Competency Based Curriculum (CBC) is facing another hurdle after parent and lawyer Esther Awour Adero Angawa filed a case in the high court to have the implementation of CBC be declared unconstitutional.
CBC Court Case
The petitioner of the case is lawyer Esther Awuor Adero Ang’awa and the respondents are the ministry of education basic education department, Kenya Institute of curriculum development (KICD), KNEC (Kenya National Examination Council), TSC (Teachers Service Commission), KNUT, and education ministry prof George Magoha.
The case was filed at the high court of Kenya in Nairobi on 16th September 2021.
The petitioner is being represented in court by HAVI and Company advocates, a law firm run by the 49th President of the Law Society of Kenya (LSK) Nelson Havi.
The key prayer of the petitioner is to have CBC be declared unconstitutional and stopped from being implemented and the basic education system be reverted to 8-4-4.
What the petitioner wants the courts to rule on CBC
The petitioner wants changes in the system and structure of basic education in Kenya (early childhood education, primary education, secondary education, and middle-level institution) from 8-4-4 to 2-6-6-3 be declared unconstitutional according to Article 1(3)(a), 2(1), 3(1), 10, 21(1, 2, 3), 24 (1), 27 (1, 2, 4, 5), 33 (1), 43 (1), 47 (1, 2), 53 (b, d, 2), 55 (c), 56, 73 and 232 of the constitution of Kenya (learn more about 2-6-6-3 structure).
Dr.
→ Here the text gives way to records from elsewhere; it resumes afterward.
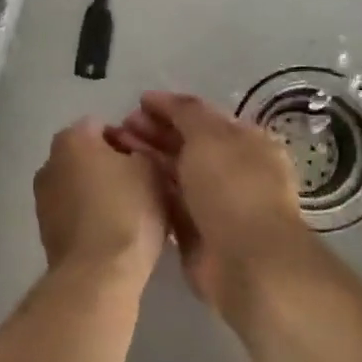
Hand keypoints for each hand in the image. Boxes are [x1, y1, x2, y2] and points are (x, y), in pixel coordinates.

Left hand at [33, 117, 169, 285]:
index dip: (129, 140)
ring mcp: (43, 198)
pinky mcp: (45, 230)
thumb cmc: (128, 210)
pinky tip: (114, 233)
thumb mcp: (152, 170)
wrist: (98, 275)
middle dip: (112, 165)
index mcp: (71, 138)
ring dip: (100, 192)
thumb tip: (135, 155)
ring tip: (130, 214)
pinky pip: (74, 212)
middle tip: (142, 186)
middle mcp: (49, 161)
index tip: (148, 161)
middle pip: (88, 155)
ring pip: (80, 184)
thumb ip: (144, 151)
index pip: (103, 126)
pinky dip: (91, 216)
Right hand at [107, 92, 316, 319]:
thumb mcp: (209, 135)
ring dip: (147, 157)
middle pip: (187, 144)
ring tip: (115, 147)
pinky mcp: (196, 232)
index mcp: (245, 142)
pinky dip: (149, 189)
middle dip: (154, 132)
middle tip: (120, 125)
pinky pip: (169, 203)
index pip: (203, 117)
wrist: (247, 262)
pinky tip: (125, 179)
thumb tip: (164, 99)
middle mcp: (232, 170)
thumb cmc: (232, 187)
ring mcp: (214, 203)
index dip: (171, 108)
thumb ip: (186, 112)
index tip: (138, 103)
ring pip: (175, 172)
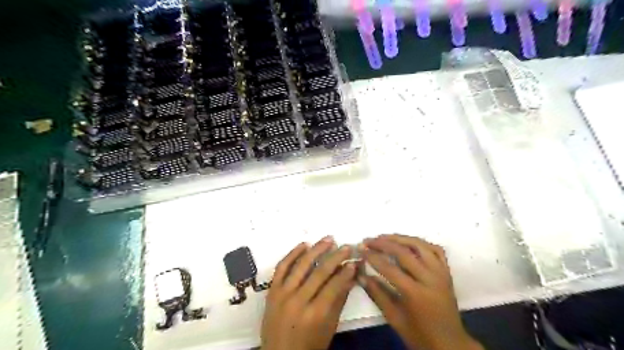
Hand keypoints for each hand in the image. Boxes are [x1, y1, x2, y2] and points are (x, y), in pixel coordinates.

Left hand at [262, 238, 357, 349]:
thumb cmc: (309, 345)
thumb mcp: (329, 327)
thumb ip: (339, 300)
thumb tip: (351, 276)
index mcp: (315, 314)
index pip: (334, 286)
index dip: (346, 272)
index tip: (354, 261)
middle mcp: (298, 301)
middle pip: (320, 272)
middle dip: (336, 257)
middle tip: (346, 246)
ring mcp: (282, 293)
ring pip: (301, 265)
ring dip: (316, 249)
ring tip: (328, 239)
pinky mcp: (272, 290)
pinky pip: (282, 267)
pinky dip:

Fred Matiangi who initiated CBC and Prof. George Magoha who is implementing CBC be declared unsuitable to hold public office.
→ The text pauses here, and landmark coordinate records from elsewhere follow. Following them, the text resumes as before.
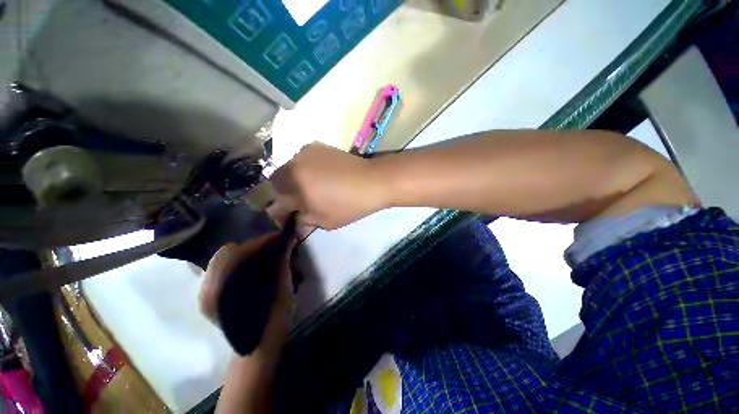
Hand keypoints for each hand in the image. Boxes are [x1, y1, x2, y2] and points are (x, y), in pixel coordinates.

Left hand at [200, 234, 295, 357]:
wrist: (259, 346)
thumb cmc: (272, 319)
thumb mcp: (281, 288)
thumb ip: (282, 261)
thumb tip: (289, 239)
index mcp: (222, 290)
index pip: (237, 252)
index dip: (260, 242)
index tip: (278, 238)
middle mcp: (207, 290)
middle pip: (225, 253)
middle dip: (250, 247)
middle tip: (270, 248)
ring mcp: (205, 295)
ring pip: (222, 261)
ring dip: (244, 254)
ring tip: (263, 257)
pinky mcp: (209, 298)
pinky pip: (222, 271)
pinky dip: (238, 264)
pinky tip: (253, 269)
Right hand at [268, 143, 388, 229]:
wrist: (372, 180)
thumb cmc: (350, 205)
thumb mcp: (326, 221)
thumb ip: (304, 221)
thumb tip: (294, 220)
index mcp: (296, 187)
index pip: (276, 204)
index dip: (279, 214)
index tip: (288, 218)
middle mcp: (295, 166)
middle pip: (276, 182)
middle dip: (283, 194)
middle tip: (298, 202)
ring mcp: (305, 153)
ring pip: (287, 169)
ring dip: (292, 180)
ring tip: (309, 188)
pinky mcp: (315, 146)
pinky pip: (300, 160)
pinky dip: (303, 169)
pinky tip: (318, 176)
A declaration be made that CBC is based on vocational education and training approaches conceptualized for specific use in training adults in vocational skills and therefore it is inapplicable for basic education in Kenya.
An order of injunction be made to restrain the ministry of education from implementing competency-based curriculum.
We will provide updates when the high court will make ruling on the case.